On Tuesday January 19th, 2016, the Supreme Court announced it would hear arguments in United States v. Texas. The highest court will now determine whether the President’s deferred action initiatives announced in November 2014, known as expanded DACA and DAPA , constitute a lawful exercise of executive discretion. The Supreme Court’s decision could clear the way for the initiatives to go forward as early as June of 2016. If that happens, expanded DACA and DAPA could provide temporary relief from deportation to as many as five million people. It’s important to note that the current, active DACA program that began in 2012, which now has more than half a million people enrolled , is not being challenged in this lawsuit.
Some court watchers were surprised to see the court direct both sides to address whether the President’s actions violated the “Take Care” Clause of the Constitution, which states that the President must “take Care that the Laws be faithfully executed.” Neither the Texas district court nor the Fifth Circuit Court of Appeals addressed this legal claim; instead, the lower courts based their decisions on the government’s alleged failure to comply with certain technical requirements under the Administrative Procedure Act. The Court’s request for additional briefing on this issue suggests that it wants to resolve all the issues in the case, rather than leaving a loophole that could be the basis for a future decision by the district court, which could further delay the implementation of expanded DACA and DAPA.
However, the Court may not end up reaching the merits of this case at all and may instead dismiss the case for lack of standing, or legal capacity to bring the case. This is the best case scenario. Texas and the 25 other plaintiff states are arguing that they have standing because additional costs Texas might incur to issue drivers’ licenses to beneficiaries of the deferred action programs give them enough of a stake in the case to challenge federal immigration policy. If the Court were to affirm this rationale, it would mean that states have an unprecedented role in an area that has always been an exclusively federal domain.

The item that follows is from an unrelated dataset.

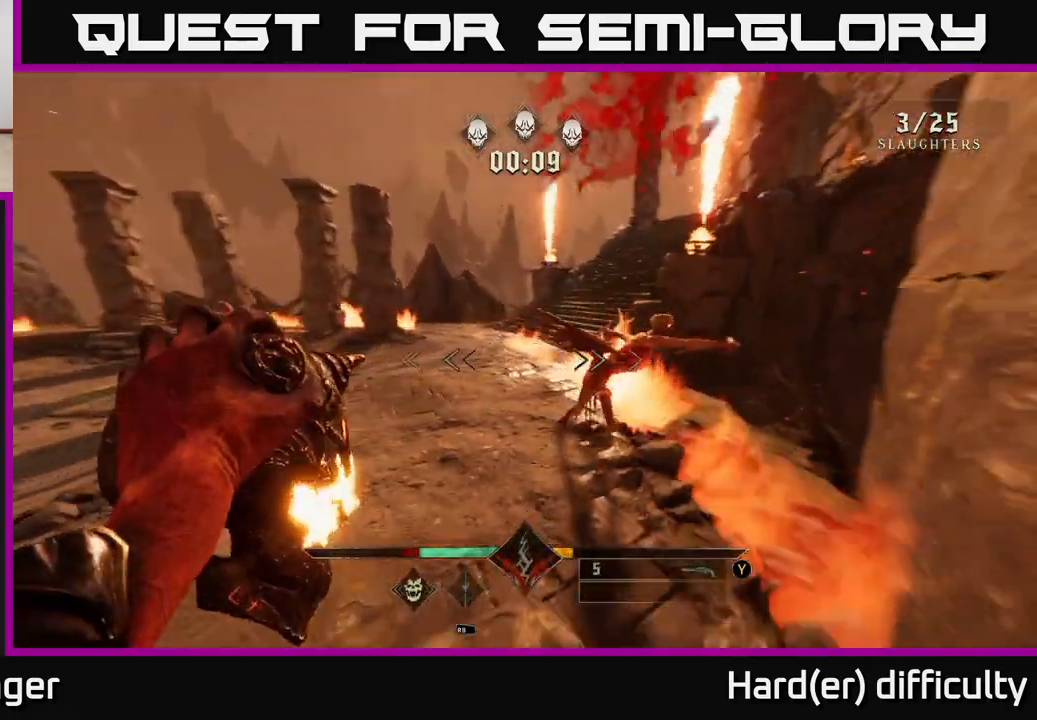
{"buttons": [], "left_stick": "center", "right_stick": "center", "events": [[83, "left_stick", "down"], [83, "right_stick", "up-right"], [183, "R2", "down"], [217, "right_stick", "center"], [267, "R2", "up"], [300, "left_stick", "center"]]}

Oral arguments in the case will likely be scheduled for April 2016. The Court will issue a decision before its current term ends in June 2016. For the sake of the immigrant families whose lives are riding on this decision, let’s hope that the Court makes clear that President Obama, like every President before him dating back to Eisenhower, has the authority to take executive action on immigration.
The Nachman Phulwani Zimovcak (NPZ) Law Group, P.C. is a full service immigration and nationality law firm. If you need assistance with U.S. immigration law or if you believe you may qualify for expanded DACA or DAPA programs, please feel free to contact us with any questions that you may have at info@visaserve.com or you can also call us at 201-670-0006 (x104) or (x107). We look forward to being of assistance to you, your friends and your family members.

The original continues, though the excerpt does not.